I threw a cigarette out the window of a car once and got a misdemeanor ticket. I was remanded to court and could have served jail time for that. Instead, they dropped it down to an infraction and I had to pay a $300 fine. According to the justice system, throwing a cigarette out the window of a car is the same as beating someone nearly to death. The only difference is that I actually paid the fine and he paid nothing. I have never thrown a cigarette out a window again, while he’s still out there, creating more victims without any sort of penalty.

The few arrest warrants I was able to get–including federal mail tampering and fraud charges for stealing my mail and applying for credit cards I didn’t even know I had–have expired now. He is free and clear for what he did to me, and there’s absolutely nothing I can do about that anymore ever.

Every once in a while, I do an internet search to find out where he is. A few years back, I panicked when I discovered he was in California, only a couple of hours away from where I live. For a while, every time I went outside in my yard, I took my baseball bat with me. That’s no kind of way to live.

I did a search today. He changes names like people change clothing. He’s got so many pseudonyms that I’m not sure how he knows what to call himself when he wakes up in the morning. From what I can cull from the internet, he seems to have put the violence reserved for me on hold and has become a con artist now. How lovely. I read comment after comment online of scams he’s pulled. The latest complaint was just a couple of weeks ago.

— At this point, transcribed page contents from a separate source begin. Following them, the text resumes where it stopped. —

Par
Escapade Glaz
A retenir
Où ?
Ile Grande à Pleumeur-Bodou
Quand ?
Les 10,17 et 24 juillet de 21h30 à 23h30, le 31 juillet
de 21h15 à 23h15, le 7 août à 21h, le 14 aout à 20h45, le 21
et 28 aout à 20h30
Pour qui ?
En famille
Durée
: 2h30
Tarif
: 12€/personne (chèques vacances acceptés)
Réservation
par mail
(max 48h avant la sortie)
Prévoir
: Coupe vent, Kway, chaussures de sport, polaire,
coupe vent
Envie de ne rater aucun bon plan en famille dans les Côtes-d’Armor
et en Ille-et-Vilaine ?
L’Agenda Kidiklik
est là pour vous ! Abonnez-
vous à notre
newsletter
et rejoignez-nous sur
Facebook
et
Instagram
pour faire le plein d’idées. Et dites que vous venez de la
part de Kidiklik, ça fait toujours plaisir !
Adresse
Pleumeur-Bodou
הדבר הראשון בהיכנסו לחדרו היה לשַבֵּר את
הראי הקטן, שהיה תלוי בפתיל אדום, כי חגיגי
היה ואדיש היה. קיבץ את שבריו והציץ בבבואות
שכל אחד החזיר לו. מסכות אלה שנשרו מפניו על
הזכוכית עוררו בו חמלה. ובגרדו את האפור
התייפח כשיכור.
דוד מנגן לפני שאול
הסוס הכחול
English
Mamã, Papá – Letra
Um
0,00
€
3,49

These write-ups about what an incredible asshole he is are a double-edged sword for me. They make me feel safer since they give me his current information. I know exactly where he is and what name he’s using now so I can block it, but they also infuriate me because I tried to stop it. I tried to put him away and failed. I tried to make the world a better place by ridding it of him, but the justice system wouldn’t allow it. I won’t tell you who he is or what his aliases are because I do not want him to find his way to me. I want to remain anonymous, but I have added to the complaints. I do everything I can to make sure he doesn’t create more victims.

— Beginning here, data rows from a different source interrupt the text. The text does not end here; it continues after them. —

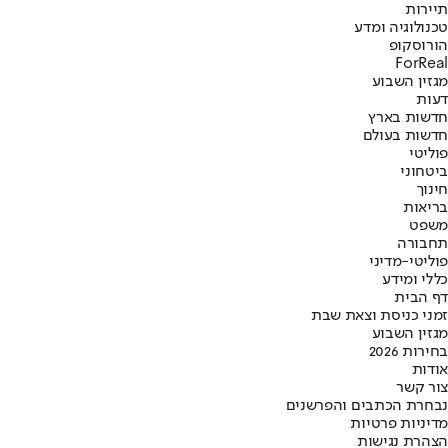
תיירות
טכנולוגיה ומדע
הורוסקופ
ForReal
מגזין השבוע
דעות
חדשות בארץ
חדשות בעולם
פוליטי
ביטחוני
חינוך
בריאות
משפט
תחבורה
פוליטי-מדיני
כללי ומידע
דף הבית
זמני כניסת וצאת שבת
מגזין השבוע
בחירות 2026
אודות
צור קשר
נבחרת הכתבים והפרשנים
מדיניות פרטיות
הצהרת נגישות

Every time I read another writeup from another of his victims, I feel badly for them, but they don’t know how close they came in dealing with the devil. They don’t know how lucky they are that he only took their money. Money is replaceable; life isn’t. There are only a handful of people who know how purely evil he is and I’m one of them. He not only took my money, but he tried to take my life and when he couldn’t, he simply destroyed what was left of it. I will always wear the scars.

I keep hoping that, one day, I’ll read the latest complaints to find that he is federal pound-me-in-the-ass prison where he bloody well belongs. I like to think he wouldn’t last a day in there, but so far, that fantasy has gone unfulfilled. In my search today, I found a claim that he scammed some people out of $100,000. He’s moving up to the big time. Now he’s getting greedy. He has committed crimes in most of the lower 48 states, but because they’re petty crimes in different precincts, he’s never been caught. Nobody puts all the little pieces together except me and I don’t know what to do with them.

The monsters will always be in the back of my mind until the glorious day of celebration that I hear that they are both dead or in prison. For thirty years, I’ve waited to hear that the Monster who sexually abused me as a child is gone. I’ve waited fifteen years to hear of Monster #2’s downfall and I’m still waiting. He’s never been caught for any of the things he’s ever done. As hard as I tried, it was all for nothing. There may be justice for others, but there has never been any justice for me. I am still waiting.

At least today, I can say that I am no longer an accessory to the crime.